Foto: EPR Triângulo/Divulgação

As estradas do Triângulo Mineiro ganharam u

m “vigilante” que não dorme e enxerga até através de vidros escuros. A concessionária EPR Triângulo instalou câmeras equipadas com Inteligência Artificial (IA) para identificar, em tempo real, quem está dirigindo de forma perigosa. O sistema já está funcionando em trechos da BR-365, entre Uberlândia e Patrocínio.

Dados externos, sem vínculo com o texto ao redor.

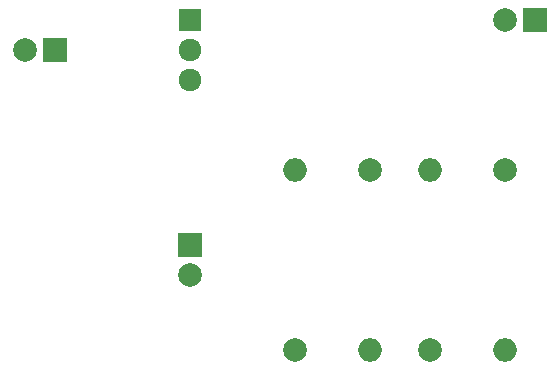
<source format=gbr>
G04 #@! TF.FileFunction,Soldermask,Bot*
%FSLAX46Y46*%
G04 Gerber Fmt 4.6, Leading zero omitted, Abs format (unit mm)*
G04 Created by KiCad (PCBNEW 4.0.5) date 05/18/17 10:57:56*
%MOMM*%
%LPD*%
G01*
G04 APERTURE LIST*
%ADD10C,0.100000*%
%ADD11R,2.000000X2.000000*%
%ADD12C,2.000000*%
%ADD13O,2.000000X2.000000*%
%ADD14C,1.920000*%
%ADD15R,1.920000X1.920000*%
G04 APERTURE END LIST*
D10*
D11*
X132080000Y-80010000D03*
D12*
X129580000Y-80010000D03*
D11*
X143510000Y-96520000D03*
D12*
X143510000Y-99020000D03*
D11*
X172720000Y-77470000D03*
D12*
X170220000Y-77470000D03*
X163830000Y-105410000D03*
D13*
X163830000Y-90170000D03*
D12*
X170180000Y-90170000D03*
D13*
X170180000Y-105410000D03*
D12*
X152400000Y-105410000D03*
D13*
X152400000Y-90170000D03*
D14*
X143510000Y-80010000D03*
X143510000Y-82550000D03*
D15*
X143510000Y-77470000D03*
D12*
X158750000Y-90170000D03*
D13*
X158750000Y-105410000D03*
M02*

</source>
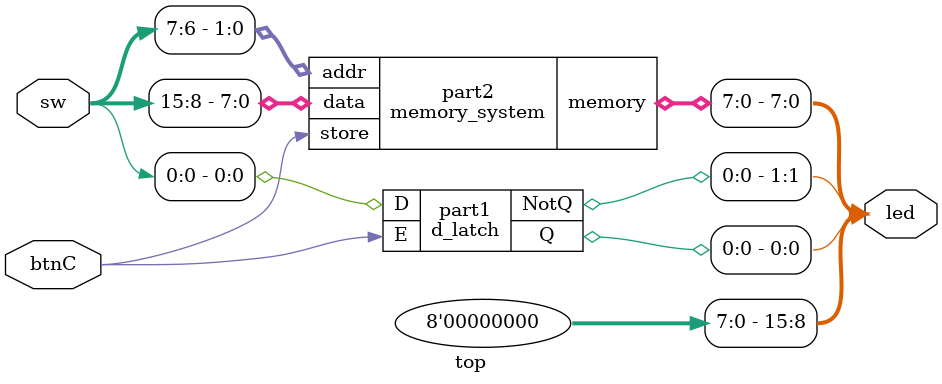
<source format=v>
`timescale 1ps/1ps

module byte_memory(
    input [7:0] data,
    input store,
    output reg [7:0] memory
);

    // Herein, implement D-Latch style memory
    // that stores the input data into memory
    // when store is high

    // Memory should always output the value
    // stored, and it should only change
    // when store is high

endmodule
// end::byte_mem[]

// tag::mem_system[]
module memory_system(
    input [7:0] data,
    input store,
    input [1:0] addr,
    output [7:0] memory
);

    // This should instantiate 4 instances of
    // byte_memory, and then demultiplex
    // data and store into the one selected by
    // addr

    // It should then multiplex the output of the
    // memory specified by addr into the memory
    // output for display on the LEDs

    // you will need 2 demultiplexers:
    // 1. Demultiplex data -> selected byte
    // 2. Demultiplex store -> selected byte

    // and one multiplexer:
    // 1. Multiplex selected byte -> memory

endmodule
// end::mem_system[]

// tag::d_latch[]
module d_latch(
    input D, E,
    output Q, NotQ
);

    // Will contain D-Latch behavior

endmodule
// end::d_latch[]

// tag::top[]
module top(
    input [15:0] sw,
    input btnC,
    output [15:0] led
);
    d_latch part1(
        .D(sw[0]),
        .Q(led[0]),
        .NotQ(led[1]),
        .E(btnC)
    );
    memory_system part2(
        .data(sw[15:8]),
        .addr(sw[7:6]),
        .store(btnC),
        .memory(led)
    );

endmodule
// end::top[]
</source>
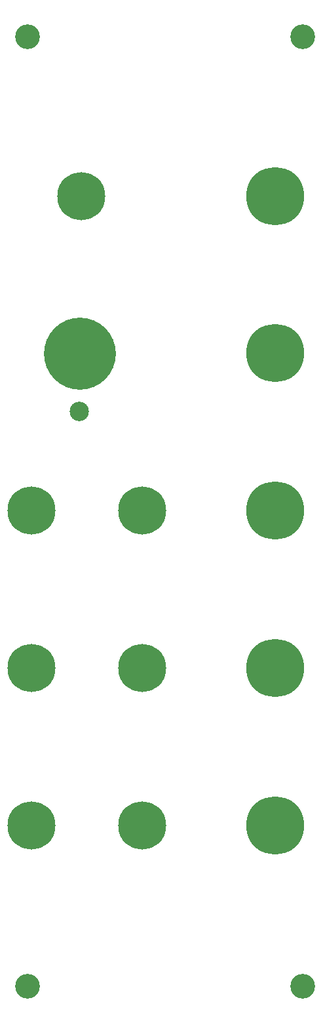
<source format=gts>
G04 #@! TF.GenerationSoftware,KiCad,Pcbnew,7.0.7*
G04 #@! TF.CreationDate,2023-09-02T18:43:39+09:00*
G04 #@! TF.ProjectId,3340VCO_Panel,33333430-5643-44f5-9f50-616e656c2e6b,rev?*
G04 #@! TF.SameCoordinates,Original*
G04 #@! TF.FileFunction,Soldermask,Top*
G04 #@! TF.FilePolarity,Negative*
%FSLAX46Y46*%
G04 Gerber Fmt 4.6, Leading zero omitted, Abs format (unit mm)*
G04 Created by KiCad (PCBNEW 7.0.7) date 2023-09-02 18:43:39*
%MOMM*%
%LPD*%
G01*
G04 APERTURE LIST*
%ADD10C,7.500000*%
%ADD11C,6.200000*%
%ADD12C,3.200000*%
%ADD13C,2.500000*%
%ADD14C,9.300000*%
G04 APERTURE END LIST*
D10*
X132000000Y-122960000D03*
D11*
X114750000Y-122960000D03*
X100500000Y-143280000D03*
X100500000Y-102640000D03*
D12*
X135560000Y-164000000D03*
D10*
X132000000Y-62060000D03*
D13*
X106680000Y-89796000D03*
D10*
X132000000Y-102640000D03*
X132000000Y-82320000D03*
D12*
X100000000Y-164000000D03*
D11*
X114750000Y-143280000D03*
D10*
X132000000Y-143280000D03*
D11*
X100500000Y-122960000D03*
D14*
X106727771Y-82419842D03*
D11*
X114750000Y-102640000D03*
D12*
X135560000Y-41500000D03*
X100000000Y-41500000D03*
D11*
X106875000Y-62060000D03*
M02*

</source>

O “olho vivo” nas estradas

Diferente das câmeras comuns, essa nova tecnologia consegue “olhar” para dentro do carro. Segundo a concessionária, o sistema identifica rapidamente se o motorista ou o passageiro estão sem o cinto de segurança ou se o condutor está mexendo no celular.

A precisão impressiona: a IA consegue detectar infrações mesmo em veículos com insulfilm (vidros escuros). Um teste inicial feito pela empresa revelou um dado preocupante: 10% das pessoas que passaram pelo trecho estavam sem o cinto de segurança.

O que a câmera identifica?

O sistema foi treinado para enviar um alerta aos policiais sempre que flagrar:

  • Motorista ou passageiro sem cinto;

  • Uso de celular ao volante;

  • Motorista dirigindo com apenas uma das mãos;

  • Faróis apagados (em pistas que não são duplicadas).

Multa sem abordagem

Muita gente acredita que a multa só acontece se a polícia parar o carro na rodovia, mas com essa tecnologia a história muda. A câmera não dá a multa sozinha, mas ela avisa o policial na hora.

O agente de segurança recebe a imagem, confere o erro e faz a autuação de forma remota, ou seja, à distância. Isso permite que a fiscalização funcione 24 horas por dia, sem que o policial precise estar fisicamente parado no acostamento ou perseguindo o veículo.

Próximos passos

A tecnologia faz parte de uma parceria entre a EPR, a Artemig e as polícias Rodoviária Federal e Estadual. O objetivo agora é levar esse monitoramento para outras cidades da nossa região, como Nova Ponte e Monte Carmelo.

A ideia, segundo os órgãos de trânsito, não é apenas multar, mas forçar o motorista a ter mais prudência para reduzir o número de acidentes graves nas nossas rodovias.